NumPy also provides powerful capabilities to create arrays of records, as multiple data types live in one NumPy array. However, one principle in NumPy that still needs to be honored is that the data type in each field (think of this as a column in the records) needs to be homogeneous.
Imagine that we have several categories of data on a number of students say, name, roll number, and test scores.
name = ["Alice","Beth","Cathy","Dorothy"]
studentId = [1,2,3,4]
score = [85.4,90.4,87.66,78.9]
There’s nothing here that tells us that the three arrays are related; it would be more natural if we could use a single structure to store all of this data.

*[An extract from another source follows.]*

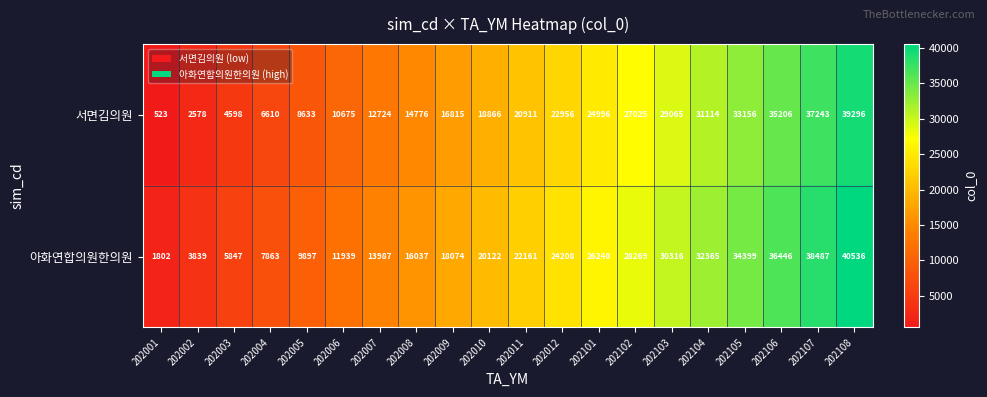

The 서면김의원 series shows 20911 at 202011. True or false?

True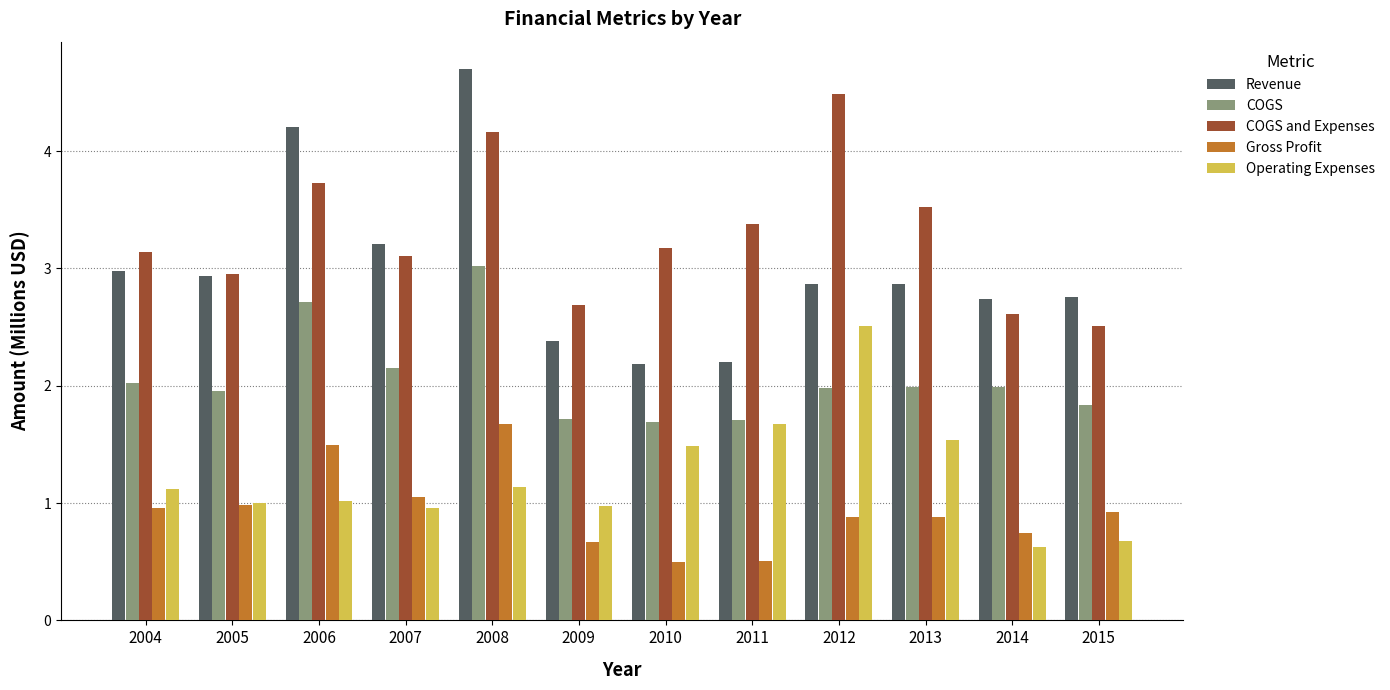

Between 2006 and 2007, which series saw the biggest shift?

Revenue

Define the np array with the names of the ‘columns’ and the data format for each¶
U10 represents a 10-character Unicode string
i4 is short for int32 (i for int, 4 for 4 bytes)
f8 is shorthand for float64
student_data = np.zeros(4, dtype={'names':('name', 'studentId', 'score'),
'formats':('U10', 'i4', 'f8')})
np.zeros() for a string sets it to an empty string¶
student_data
print(student_data.dtype)
Now that we’ve created an empty container array, we can fill the array with our lists of values
student_data['name'] = name
student_data['studentId'] = studentId
student_data['score'] = score
print(student_data)
The handy thing with structured arrays is that you can now refer to values either by index or by name
student_data['name']
student_data['studentId']
student_data['score']
If you index student_data at position 1 you get a structure:
student_data[1]
Get the name attribute from the last row¶
student_data[-1]['name']
Get names where score is above 85¶
student_data[student_data['score'] > 85]['name']
Note that if you’d like to do any operations that are any more complicated than these, you should probably consider the Pandas package with provides a powerful data structure called data frames.